Dopo la caduta, di Ida Dominijanni

La valenza generale, culturale e politica, del referendum non e’ passata nell’opinione pubblica, che evidentemente l’ha vissuto come una marginale consultazione su una questione di pochi e per pochi...

di Redazione - sabato 18 giugno 2005 - 9899 letture

[Dal quotidiano "Il manifesto" del 14 giugno 2005. Ida Dominijanni, giornalista e saggista, docente a contratto di filosofia sociale all’Universita’ di Roma Tre, e’ una prestigiosa intellettuale femminista]

Quindici anni e piu’ di spoliticizzazione della societa’ italiana precipitano in quella cristallina cifra del 25,9% di cittadini e cittadine italiani che hanno ritenuto utile esprimersi sulla legge sulla procreazione assistita. Cifra cristallina, e sconfitta cristallina per chi, noi compresi, aveva creduto nel referendum non solo per correggere una pessima legge, ma anche per imporre all’attenzione pubblica un tema importante e i suoi importanti risvolti politici.

Tecnicamente, sarebbe stato meglio attendere che la legge venisse bocciata - come prima o poi accadra’ - da una pronuncia della Corte. Tatticamente, sarebbe stato meglio affidarsi al solo quesito abrogativo complessivo, quello proposto dai radicali e bocciato dalla Consulta, piu’ chiaro e piu’ comunicabile dei quattro quesiti parziali, troppo oscuri e troppo tecnici. Ma ormai non e’ questo il punto. E non e’ nemmeno l’usura dello strumento referendario, che pure c’e’ e pure domanda una riforma, ma non puo’ diventare un alibi - l’ennesimo alibi da ingegneria istituzionale - per non leggere piu’ spietatamente il risultato.

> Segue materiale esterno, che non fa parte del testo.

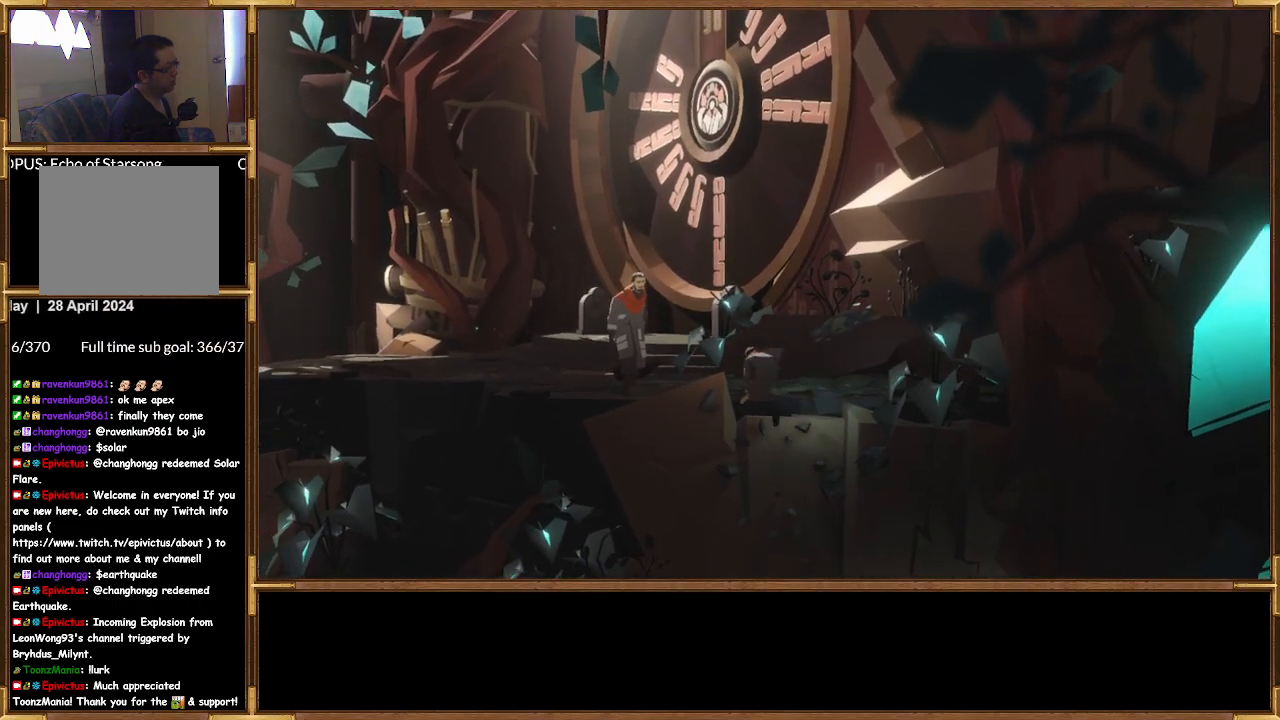
{"buttons": [], "left_stick": "center", "right_stick": "center", "events": []}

Il punto e’ che la valenza generale, culturale e politica, del referendum non e’ passata nell’opinione pubblica, che evidentemente l’ha vissuto come una marginale consultazione su una questione di pochi e per pochi (fatti loro), o peggio, come un sibillino regolamento di conti interno alle due coalizioni che si contendono il governo del paese. Il che vuol dire pero’ che il fronte referendario non e’ riuscito a comunicare nemmeno al suo elettorato di riferimento l’importanza dirimente delle poste in gioco che la materia della procreazione assistita trascinava con se’: liberta’ personali, laicita’ dello Stato, qualita’ della legiferazione, statuto della maternita’, della paternita’ e della famiglia, rapporto fra politica, scienza e diritto nel governo della vita. S’era gia’ visto del resto negli otto anni di iter della legge: a sinistra mancava un discorso all’altezza della sfida bioetica, non subalterno al moralismo cattolico e non ossessionato dalla contrapposizione o dalla mediazione con le gerarchie vaticane.

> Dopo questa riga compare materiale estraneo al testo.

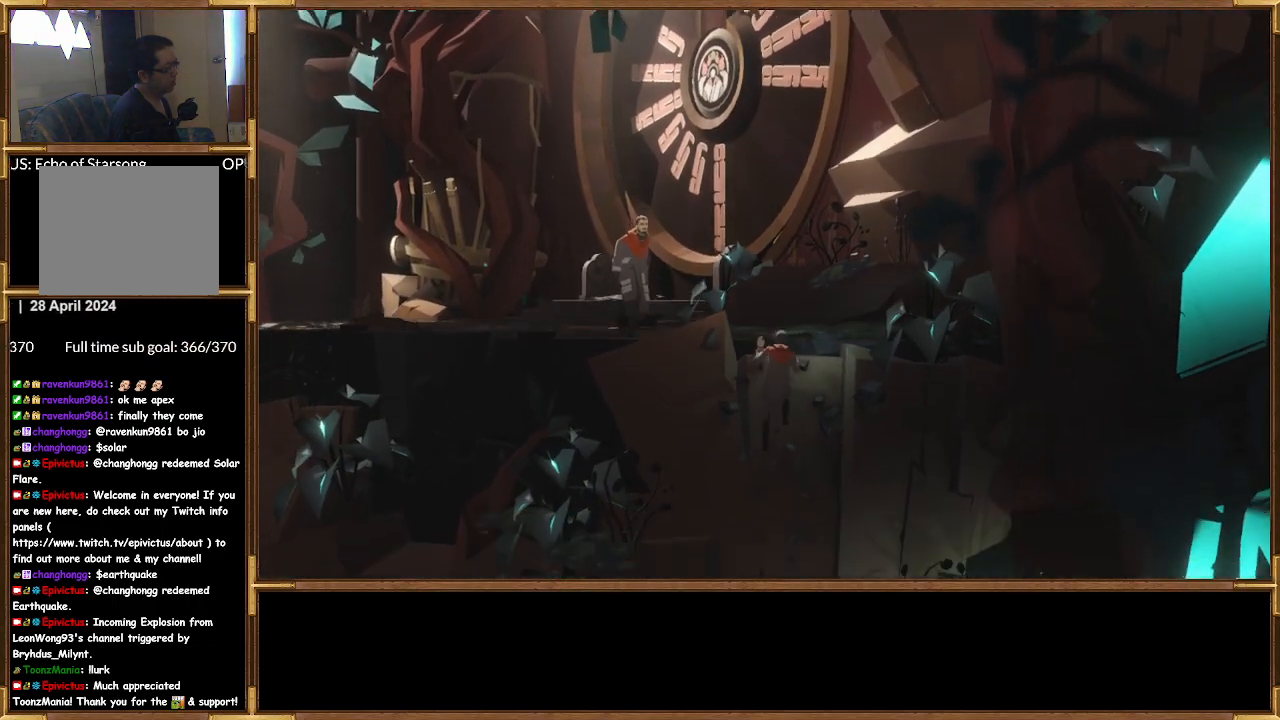
{"buttons": [], "left_stick": "down-right", "right_stick": "center", "events": [[133, "left_stick", "down-right"]]}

E’ in questo vuoto che i fondamentalismi attecchiscono, non solo in Italia; e’ in questo vuoto che le "guerre culturali" prosperano, seminando certezze sull’Embrione, la Vita, Frankenstein, e gettando nel discredito l’intera tradizione critica della modernita’. Non e’ l’antico conflitto fra laici e cattolici, Repubblica e Vaticano, Peppone e Don Camillo. E’ una nuova mappa delle appartenenze in cui il tradizionalismo cattolico si salda con la rivoluzione conservatrice dei teo-con: una miscela aggressiva che consente alla Cei di cantare vittoria contro "l’assioma modernizzazione-secolarizzazione", spalleggiata dai nuovi intellettuali atei che recitano cinicamente il Verbo di Dio.

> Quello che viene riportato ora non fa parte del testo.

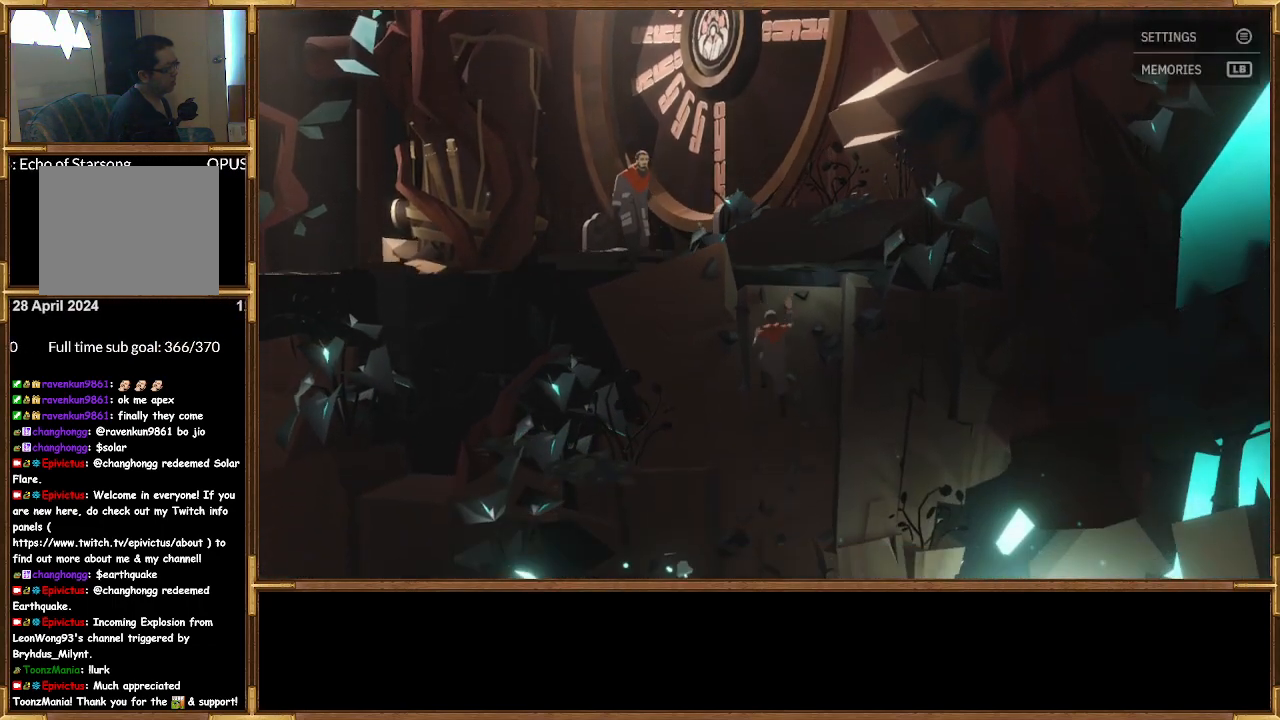
{"buttons": [], "left_stick": "down-right", "right_stick": "center", "events": []}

L’America che ha premiato Bush e’ arrivata in Italia? Si direbbe di si’, ma con molta convinzione in meno e molta indifferenza in piu’: la’ si contavano voti con le percentuali di partecipazione in salita, qui contiamo astensioni con i quorum in discesa. Il nuovo fondamentalismo germoglia nel deserto dell’apatia e del disincanto. Malgrado la convinzione spesa nella campagna referendaria dalle principali testate nazionali della carta stampata, segno inequivocabile di una rottura allarmante nel circuito di formazione dell’opinione pubblica, forse ormai irreversibilmente prigioniera dell’audience televisiva. E segno altresi’ di una crisi di rappresentazione, prima che di rappresentanza, della societa’, diventata imperscrutabile nei suoi umori e nelle sue oscillazioni. Quand’e’ cosi’, e’ da un paziente lavoro culturale che la politica deve ripartire: preoccupandosi di incollare le parole all’esperienza, prima che i leader alle sigle di partito e di coalizione.